**Extracto de página**
-=-=-=-=-

Hay varias formas de que se defeque sobre tu intimidad. Una puede ser que revisen tu Facebook sin autorización, o el correo electrónico. Otras que te revuelvan el cajón de lo calzones o la billetera. Ni hablar del celular, que se divulgue tu historial médico o que un amigo enumere tus borracheras delante de tus padres. Porque por limpio que estés siempre te van a encontrar en off side. Así son los datos que constituyen nuestra esfera privada, descontextualizados, cualquiera puede condenarte a muerte o hacerte parecer como el asesino de Nisman.

-=-=-=-=-

[Entradas almacenadas]
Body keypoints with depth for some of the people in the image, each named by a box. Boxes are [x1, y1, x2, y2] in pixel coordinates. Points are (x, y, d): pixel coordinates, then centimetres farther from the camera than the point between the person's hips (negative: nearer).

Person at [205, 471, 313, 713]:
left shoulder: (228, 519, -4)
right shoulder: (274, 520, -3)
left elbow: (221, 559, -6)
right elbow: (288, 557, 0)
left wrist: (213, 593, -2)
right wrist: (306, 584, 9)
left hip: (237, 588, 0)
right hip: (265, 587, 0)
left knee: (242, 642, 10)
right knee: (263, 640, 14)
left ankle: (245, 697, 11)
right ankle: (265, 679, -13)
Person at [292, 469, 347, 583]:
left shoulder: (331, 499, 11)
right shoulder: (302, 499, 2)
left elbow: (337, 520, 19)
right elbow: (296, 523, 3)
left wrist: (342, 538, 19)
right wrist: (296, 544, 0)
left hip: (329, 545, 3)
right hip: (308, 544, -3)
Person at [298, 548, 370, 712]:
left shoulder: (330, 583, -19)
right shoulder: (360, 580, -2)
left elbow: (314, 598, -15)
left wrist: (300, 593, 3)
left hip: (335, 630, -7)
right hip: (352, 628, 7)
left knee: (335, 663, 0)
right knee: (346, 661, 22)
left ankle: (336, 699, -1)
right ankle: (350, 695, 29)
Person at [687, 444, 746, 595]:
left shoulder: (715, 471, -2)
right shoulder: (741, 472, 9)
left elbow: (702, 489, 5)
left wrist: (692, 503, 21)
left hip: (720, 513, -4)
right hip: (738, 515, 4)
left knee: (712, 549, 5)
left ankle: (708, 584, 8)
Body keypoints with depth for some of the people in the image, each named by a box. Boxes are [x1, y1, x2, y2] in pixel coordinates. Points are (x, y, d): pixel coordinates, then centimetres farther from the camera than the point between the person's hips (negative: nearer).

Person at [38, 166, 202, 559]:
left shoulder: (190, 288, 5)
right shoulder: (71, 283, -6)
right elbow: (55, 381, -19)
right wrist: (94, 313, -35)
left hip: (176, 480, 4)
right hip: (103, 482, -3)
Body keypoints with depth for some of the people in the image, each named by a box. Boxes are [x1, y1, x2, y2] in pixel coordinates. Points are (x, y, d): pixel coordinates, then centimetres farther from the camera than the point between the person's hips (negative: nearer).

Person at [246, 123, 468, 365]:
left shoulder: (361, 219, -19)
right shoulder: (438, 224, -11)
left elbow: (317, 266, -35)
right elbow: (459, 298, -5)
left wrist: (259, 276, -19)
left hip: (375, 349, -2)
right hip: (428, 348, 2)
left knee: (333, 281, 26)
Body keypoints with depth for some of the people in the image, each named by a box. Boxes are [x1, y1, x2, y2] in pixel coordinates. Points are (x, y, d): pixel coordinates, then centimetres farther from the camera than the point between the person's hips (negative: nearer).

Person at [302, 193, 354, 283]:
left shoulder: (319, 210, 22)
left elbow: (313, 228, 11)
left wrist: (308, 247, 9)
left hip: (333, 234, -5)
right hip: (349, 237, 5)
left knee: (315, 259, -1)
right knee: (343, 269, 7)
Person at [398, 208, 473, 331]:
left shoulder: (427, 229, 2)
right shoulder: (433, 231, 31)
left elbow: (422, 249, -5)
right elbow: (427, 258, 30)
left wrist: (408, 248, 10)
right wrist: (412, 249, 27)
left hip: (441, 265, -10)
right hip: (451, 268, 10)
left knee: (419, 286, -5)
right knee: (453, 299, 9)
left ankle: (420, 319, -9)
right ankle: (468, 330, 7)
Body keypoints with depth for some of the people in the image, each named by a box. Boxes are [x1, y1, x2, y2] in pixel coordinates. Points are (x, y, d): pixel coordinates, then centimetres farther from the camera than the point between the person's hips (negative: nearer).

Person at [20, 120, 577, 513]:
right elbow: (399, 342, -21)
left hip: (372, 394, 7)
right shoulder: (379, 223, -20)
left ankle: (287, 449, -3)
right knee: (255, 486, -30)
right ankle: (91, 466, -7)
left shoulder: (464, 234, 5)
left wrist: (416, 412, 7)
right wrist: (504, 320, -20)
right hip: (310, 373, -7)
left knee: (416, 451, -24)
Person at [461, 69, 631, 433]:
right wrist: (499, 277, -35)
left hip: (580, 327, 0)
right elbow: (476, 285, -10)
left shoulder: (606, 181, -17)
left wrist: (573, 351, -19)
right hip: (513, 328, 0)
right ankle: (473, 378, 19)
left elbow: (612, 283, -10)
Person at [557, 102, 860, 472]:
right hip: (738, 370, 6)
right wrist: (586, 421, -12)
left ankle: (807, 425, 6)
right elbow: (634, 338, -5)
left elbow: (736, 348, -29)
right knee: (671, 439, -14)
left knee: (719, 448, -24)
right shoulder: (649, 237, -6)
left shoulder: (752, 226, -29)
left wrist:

-=-=-=-=-

**Completa lo siguiente**
[A] Devuelve sin cambios el fragmento del texto sobre la intimidad que empieza con las palabras que contienen "Hay varias formas" y termina con "asesino de Nisman.".
[B] Reanuda el texto sobre la intimidad a partir de su última oración.

**Respuestas numeradas**
[A]
Hay varias formas de que se defeque sobre tu intimidad. Una puede ser que revisen tu Facebook sin autorización, o el correo electrónico. Otras que te revuelvan el cajón de lo calzones o la billetera. Ni hablar del celular, que se divulgue tu historial médico o que un amigo enumere tus borracheras delante de tus padres. Porque por limpio que estés siempre te van a encontrar en off side. Así son los datos que constituyen nuestra esfera privada, descontextualizados, cualquiera puede condenarte a muerte o hacerte parecer como el asesino de Nisman.

[B]
Por eso cuando el chofer del 96 semi rápido pone a Marc Anthony a toda castaña, o cuando el señor que viaja a mi lado levanta sus brazos y comparte su inmundo olor a podrido; o cuando la señora que habla por celular ubica a dos infantes vomitones entre mis piernas mientras tuitea los resultados del bailando; o un australopitecus afarencis escucha sin auriculares una cumbia o reguetón o algo que repite “te entra, te entra te entra”, por todo eso, pienso que alguien se está cagando en una parte pequeña de mi intimidad. Y por eso me preocupa la improbable existencia de gente que lea mentes ya que si en este momento alguien lo hiciera encontraría ideas profundamente fascistas, etnófobas, falocéntricas y genocidas. Y no es que uno lo sea (o lo sea más que la media) sino que el uso privado o desatento o irresponsable de lo público (en este caso el espacio) puede que genere ciertas violencias que sería preferible evitar. Mi paciencia, a fuerza de costumbre, es abundante y racional. No puedo decir lo mismo del viejo que en mitad del colectivo empieza a gritar y a decir que esto, con los milicos, no pasaba.